Reputation is a living breathing petulant teenager. One minute you’re the talk of the town, the go-to business du jour. A bad review here and a rumour or two later and you could be hit where it hurts – in your turnover figures.
The first thing to note is that business reputation isn’t something that goes away when you’re not especially well resourced to deal with it, and it isn’t something you can boost when you need it on your side to help increase traffic during what should be your peak trading times.
But, where to begin? Face to face customer service can be fleeting and difficult to leverage in terms of building a reputation, although a fast, accurate and friendly service never hurts. Social media is where things get interesting (new to social media? Don’t worry. Check out how to start your first social media plan). That’s why social media is where we’re going to begin our delve into reputation management for beginners.
Why go small when you can go big
If you think that having a twitter account with a weekly post about some drab and boring industry news is in any way part of reputation management, you’re a little lost at sea and you need rescuing.
Basically, your reputation is going to be split across demographics whether you like it or not. This means that you need to match your social media presence to the platform audience. For example, LinkedIn is perhaps the most industry-minded social media platform of them all, so this is where you’d build and manage your reputation based on reporting in-house news and recent successes. Save the ice bucket challenge videos for Insta and Facebook. Twitter has emerged as the ‘witty’ platform, where you’ll find reputation management playing into people’s appreciation of wit and banter – reply to comments here in a way that gets laughs and you’ll go down a storm.

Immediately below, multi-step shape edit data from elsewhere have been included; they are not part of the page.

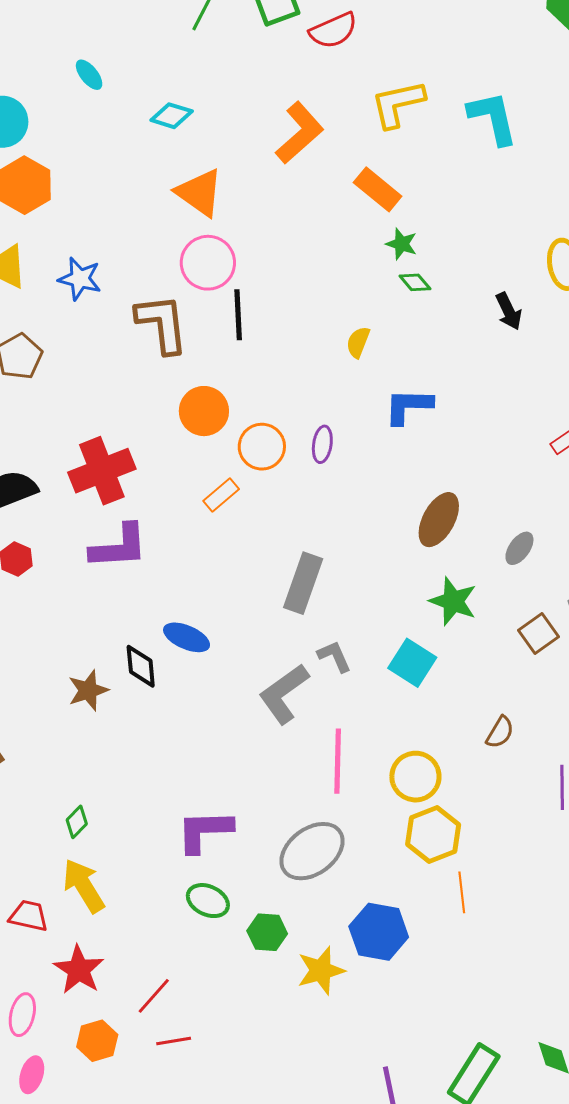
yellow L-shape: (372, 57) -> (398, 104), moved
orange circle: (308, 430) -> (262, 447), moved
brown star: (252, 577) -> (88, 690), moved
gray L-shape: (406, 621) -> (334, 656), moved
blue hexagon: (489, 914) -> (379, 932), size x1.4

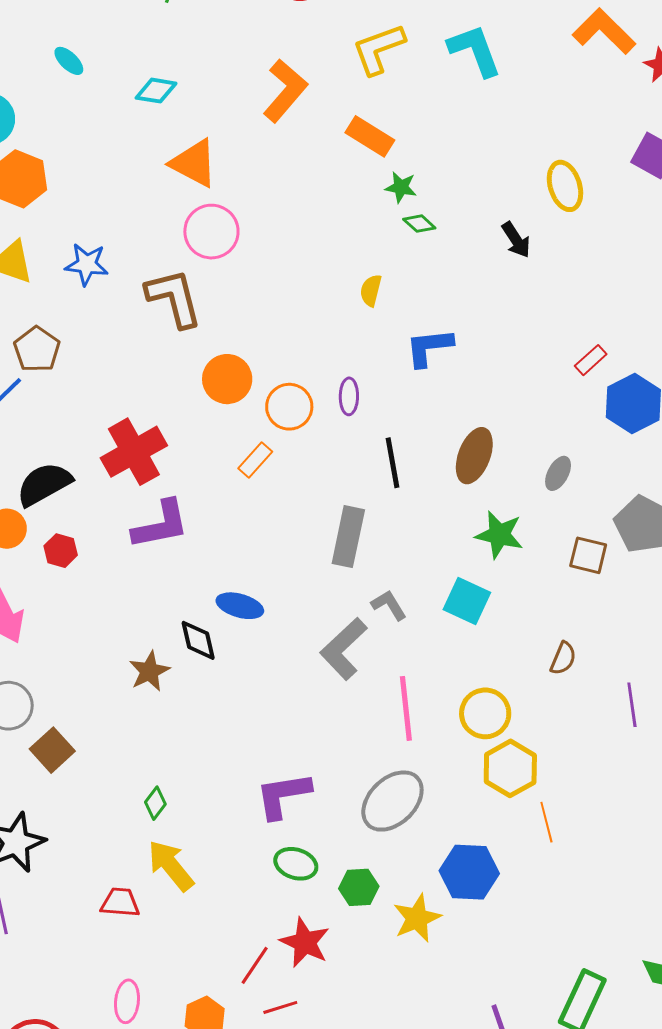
black line: (238, 315) -> (392, 463), moved
brown square: (538, 633) -> (588, 555), turned -33
red star: (79, 970) -> (305, 942), moved

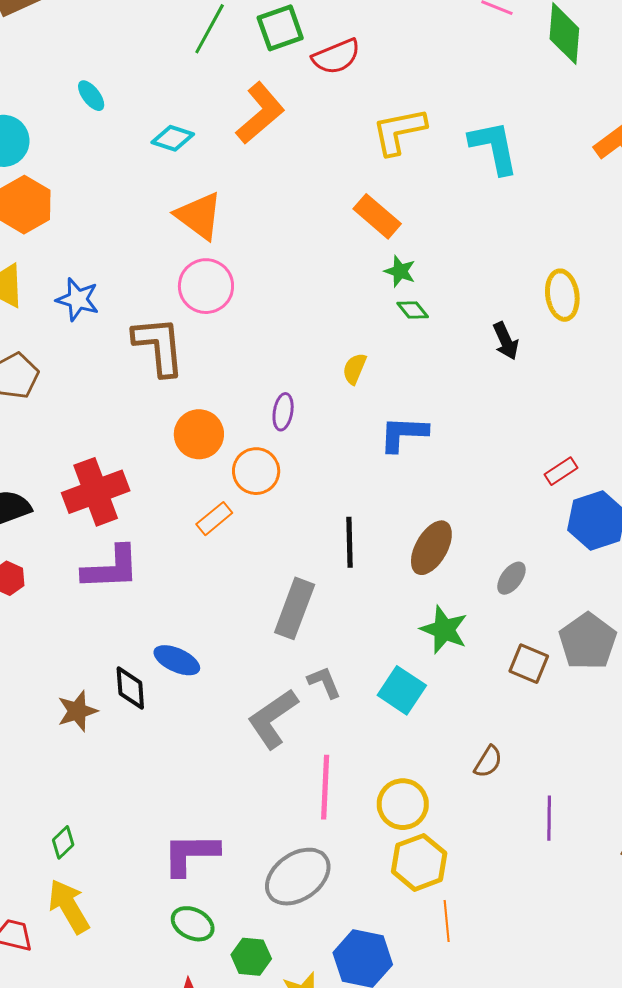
orange L-shape: (285, 91) -> (260, 113), moved
purple ellipse: (349, 396) -> (283, 412), moved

What we’re saying is that social media is a multi-headed dragon. How many of those heads you choose to take is up to you, but we’d start with all of them and work back from there until you find the platforms that engage your audience best.
Listen and blog (or create other content)
Your reputation will go stagnant if your online presence wanes. Listen to your audience. Create content on the things that matter to them. This could be blogs, videos, infographics, giveaways, even something like introducing a loyalty card …
Whatever it is that’s hot on the lips of your audience needs to find its way into your content output. In this way, customers will feel valued and your reputation will quietly begin to gather word-of-mouth style likes and online very visual likes.